14:20- Nice driving lefty layup from Magic

19:20- Baseline dunk from Dr. J.

20:00- Old school hook-shot from Magic.

22:40- Oh my god, brick not even close

23:55- Henry Bibby wide open, barely grazed the rim

30:30- Magic beautiful pass

31:10- Everybody is in the paint. It’s a different game.

36:05- At the end of the first half magic took a 60 foot hook shot that almost went in.

The game was tied at half. What stood out was the awful shooting, and a lot of really bad turnovers  (there were 35 total in the game)

The game is different, but the principles remain unchanged. At halftime rick Barry says “Basketball likes most sports is a game that requires execution, and usually the team that wins makes the fewest mistakes.” Also, his toupee is pretty amazing.

40:30- This is incredible. Brent Musburger literally calls Kareem during halftime. Musburger holds the phone up to the mic, you cannot hear a single word Kareem says. Not one.

45:40- Oh my god Lionel Hollins what are you doing?

45:45- What a pass by Magic.

46:45- Lakers go up 6, Philly takes a timeout, Musburger says “And now for the first time you can hear a familiar greeting in Philadelphia, some booing.” Some things never change.

47:55- Dr. J. Wide open at the elbow. Brick.

48:35- Cooper jump shot brick.

49:05- Cheeks jump shot doesn’t hit the rim

The 76ers didn’t score for the first 3.5 minutes of the third quarter. Lakers went on a 14-0 run.

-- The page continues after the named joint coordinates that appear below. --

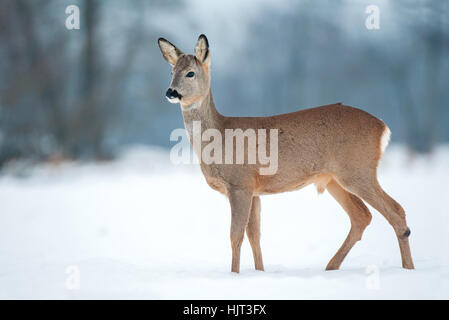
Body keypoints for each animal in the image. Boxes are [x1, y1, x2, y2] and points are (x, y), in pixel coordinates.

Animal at [157, 34, 412, 272]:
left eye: (190, 73)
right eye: (171, 70)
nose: (170, 92)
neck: (219, 136)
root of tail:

52:35- Nixon bricks a jumper off the back of the rim. From the free throw line!

I don’t think anybody made a single shot outside of 18 feet

58:10- Norm Nixon, a 6’2 point guard (2x all-star) is dribbling right to left with his right hand. You would never see this today.

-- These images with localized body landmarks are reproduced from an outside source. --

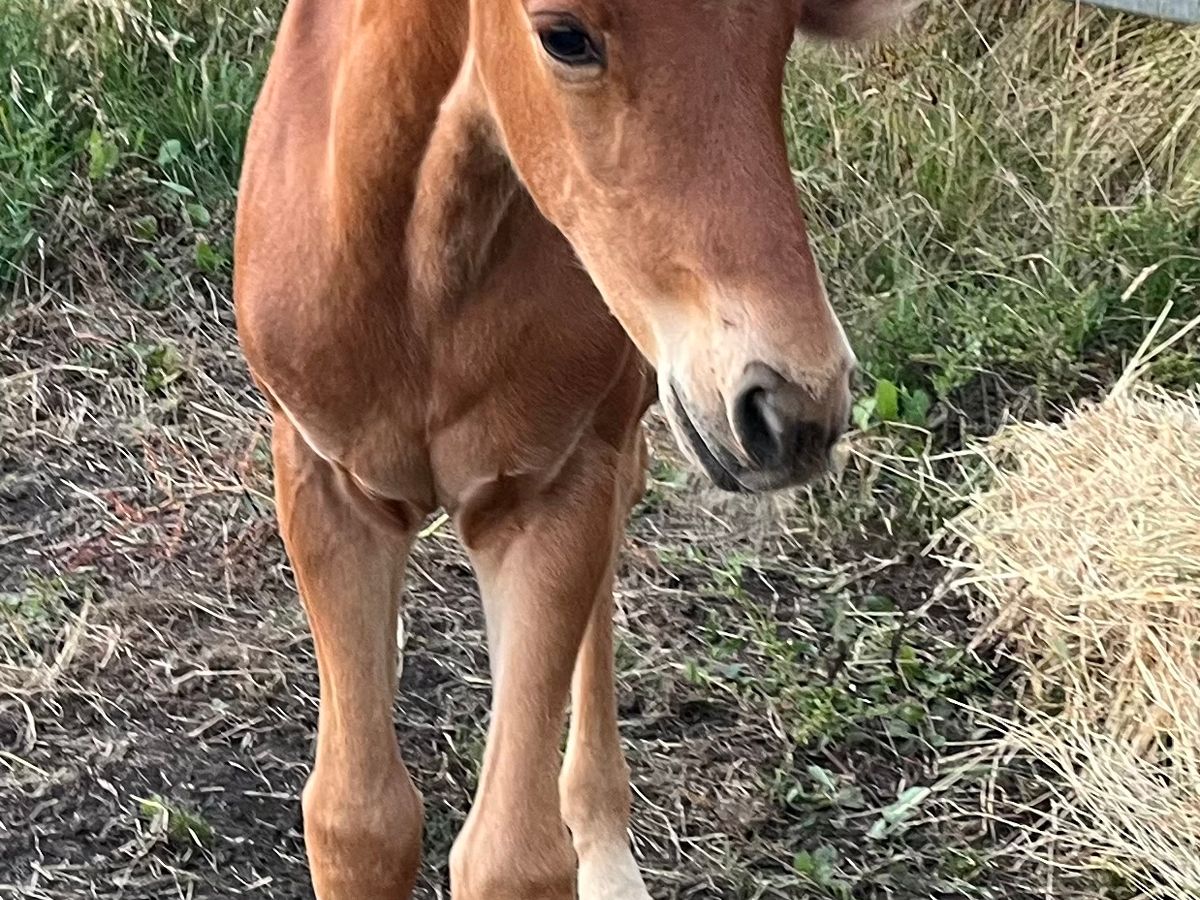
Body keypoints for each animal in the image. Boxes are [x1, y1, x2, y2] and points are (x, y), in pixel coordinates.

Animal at [233, 1, 905, 896]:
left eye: (784, 33)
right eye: (564, 36)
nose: (794, 408)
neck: (424, 268)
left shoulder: (550, 487)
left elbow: (512, 857)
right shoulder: (326, 479)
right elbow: (357, 821)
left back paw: (606, 849)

1:01.38- Julius was a beautiful athlete

1:04- Magic beautiful and 1

Lakers lead by 10 after 3. Dominant quarter for Magic and Wilkes (who was 8 for 11)

1:12:35- One handed baseline dunk for Dr. J. 76ers pull to within 6.

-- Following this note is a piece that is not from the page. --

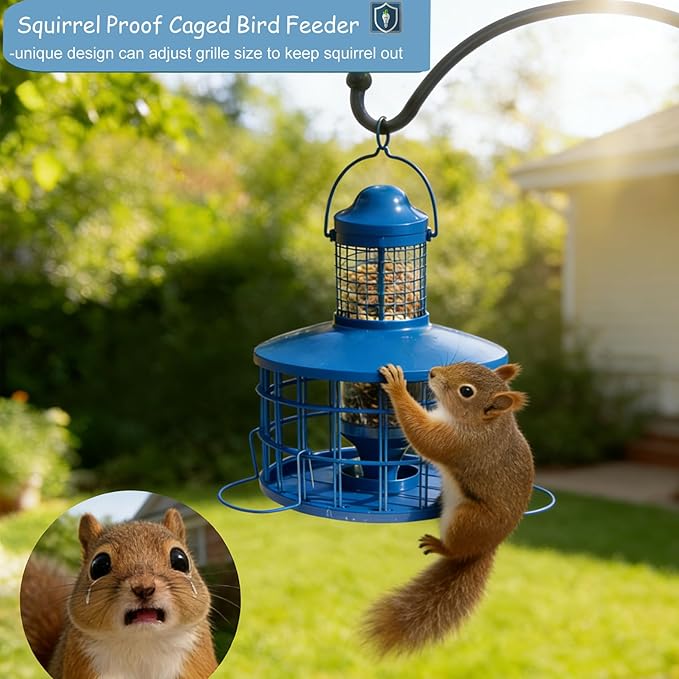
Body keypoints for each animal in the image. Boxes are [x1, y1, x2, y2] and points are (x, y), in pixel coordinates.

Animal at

1:13:40- Daryl Dawkins clotheslines and almost kills Michael Cooper. Musburger said it looks like he might be convulsing. They put smelling salt underneath his nose. It was a two shot foul, no flagrant. He mad both free throws (players didn’t come to give high fives back then in between foul shots)

1:17- Running jumper from Dr. J brings the 76ers to within 4 with 8 minutes left.

1:19- 76ers cut it to 2

1:22- Okay, this is some possession. Julius dumps it down to sixth man Bobby Jones (first player to win sixth man award) who passes it to the elbow to Caldwell Jones, who just stands there looking for someone, anyone to come and get the ball. They end up getting a good look from Steve Mix who missed it.

1:22:50 Wilkes and one. Silences the crowd. Puts the Lakers up 7 with 4 minutes to go.

1:25:00 Dr. J with an awful pass that was intercepted and then thrown down low to Magic who got fouled (by Dr. J) and made the bucket. A five point swing that effectively ends the game.

You can watch the whole game below. It’s awesome.

And below is the box score from basketball reference.

*In 1985, Kareem $1.5 million in 1985, or $3.5 million in today’s dollars. On the 29-53 2018 New York Knicks, there are five players most people have never heard of making more than $3.5 million (Lance Thomas, Courtney Lee, Ron Baker, Kyle O’Quinn, Frank Ntilikina).